In this empirical part of our study, we aimed to test these two hypotheses in a large sample of PTSD patients (N = 710), assessed before and after treatment completion. To ensure comparability with previous work, we tested the centrality hypothesis using the same method applied by the three studies mentioned above. As different centrality measures were used in these studies, we chose to examine all those that were found to be predictive of the Δnode-Δnetwork association in any of the studies (i.e., strength, expected influence, and predictability). To test the generalizability of obtained results to other measures of the same psychopathology, explored only in one of the previous studies [32], we examined the predictability of included centrality indices using two measures of PTSD. We also repeated the above-described analyses examining two simple non-centrality symptom measures (i.e., mean symptom severity and infrequency of symptom endorsement), whose predictive properties are not based on causal assumptions deduced from network theory, to better tease apart predictiveness from causality. We chose measures that were used in previous studies but that have yielded mixed results [32, 34]. Finally, to examine the invariance assumption, we assessed the degree of invariance of both networks from before to after treatment by comparing the pre- and post-treatment networks.

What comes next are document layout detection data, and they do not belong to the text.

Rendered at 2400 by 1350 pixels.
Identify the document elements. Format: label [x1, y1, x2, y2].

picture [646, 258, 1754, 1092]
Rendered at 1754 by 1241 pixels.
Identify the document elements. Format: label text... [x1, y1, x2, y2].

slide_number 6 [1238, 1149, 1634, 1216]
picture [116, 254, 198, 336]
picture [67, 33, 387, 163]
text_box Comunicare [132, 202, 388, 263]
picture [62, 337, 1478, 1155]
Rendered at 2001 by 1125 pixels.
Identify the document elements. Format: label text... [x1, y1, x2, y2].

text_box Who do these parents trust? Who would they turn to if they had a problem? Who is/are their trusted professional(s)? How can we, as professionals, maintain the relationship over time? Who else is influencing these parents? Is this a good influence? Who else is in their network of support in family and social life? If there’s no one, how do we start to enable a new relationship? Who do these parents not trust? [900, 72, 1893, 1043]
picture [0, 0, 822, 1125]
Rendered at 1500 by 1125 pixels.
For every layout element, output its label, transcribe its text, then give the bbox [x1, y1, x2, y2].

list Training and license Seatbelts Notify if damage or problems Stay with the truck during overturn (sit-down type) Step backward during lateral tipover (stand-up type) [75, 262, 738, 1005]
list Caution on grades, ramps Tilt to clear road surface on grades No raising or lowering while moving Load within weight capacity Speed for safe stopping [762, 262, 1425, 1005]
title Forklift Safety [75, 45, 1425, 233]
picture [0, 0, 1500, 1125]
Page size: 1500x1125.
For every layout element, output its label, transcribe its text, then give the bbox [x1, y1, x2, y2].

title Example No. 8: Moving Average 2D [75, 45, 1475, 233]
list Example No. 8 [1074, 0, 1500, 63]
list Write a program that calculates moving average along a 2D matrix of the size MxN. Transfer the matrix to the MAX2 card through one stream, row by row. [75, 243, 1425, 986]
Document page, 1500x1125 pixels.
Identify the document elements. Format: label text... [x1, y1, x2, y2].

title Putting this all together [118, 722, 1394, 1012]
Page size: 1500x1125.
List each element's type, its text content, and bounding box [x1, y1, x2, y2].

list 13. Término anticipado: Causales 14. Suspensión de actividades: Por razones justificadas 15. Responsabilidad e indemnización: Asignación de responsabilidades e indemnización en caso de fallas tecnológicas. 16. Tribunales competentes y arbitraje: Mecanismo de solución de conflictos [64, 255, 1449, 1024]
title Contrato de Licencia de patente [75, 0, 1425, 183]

In sum, here we examine the centrality hypothesis using (1) three centrality measures (i.e., strength, expected influence, predictability); (2) in a large sample of patients with the same primary disorder (n = 710); (3) assessed before and after treatment; (4) using two psychopathology measures of PTSD; (5) while also incorporating two simple non-causal node properties (i.e., mean symptom severity and infrequency of symptom endorsement).